Note: all the above applies to non-Tesla owners. If you are a Tesla owner, however, the situation is a bit more complicated. Some older Teslas use a modified type 2 plug for supercharging. Other Teslas might use CCS plugs, whilst in some countries they instead support CHAdeMo. Basically it’s a bit more complicated with a Tesla, but you should have all the cables and adapters you need when you take delivery of your new Tesla.
We’ll give a final mention of GB/T, which is a China-only rapid charger which might run to 900 kW in the future. This is still in development and will be restricted to China however, so don’t worry too much about GB/T unless you plan on living in China!
We hope you have found this article useful. There are a lot of terms flying around, but we have mentioned all that you generally need to know when buying a fairly mainstream electric car.
The main thing to remember is that for standard (level 2) charging, you won’t have an issue whether your car has a type 1 or type 2 inlet because you can get an adapter.

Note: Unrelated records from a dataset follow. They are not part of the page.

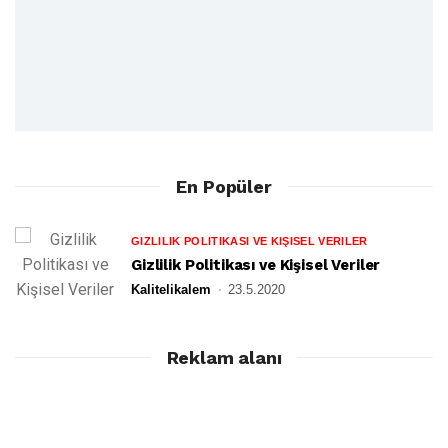
En Popüler
GIZLILIK POLITIKASI VE KIŞISEL VERILER
Gizlilik Politikası ve Kişisel Veriler
Kalitelikalem
23.5.2020
Reklam alanı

Rapid charging is more diverse, but if you use your car’s in-built infomation system – or your EV’s accompanying app – you will be directed to the nearest compatible rapid charging station for your vehicle.
2 thoughts on “Electric Car Charge Plugs/Types: An Easy-To-Understand Guide”
What are the 5 pins used fo on an SAE J1772 plug?
Hi Marc, this website lists them (along with some helpful technical diagrams) but they are: AC lines 1 and 2, ground, control pilot and proximity detection.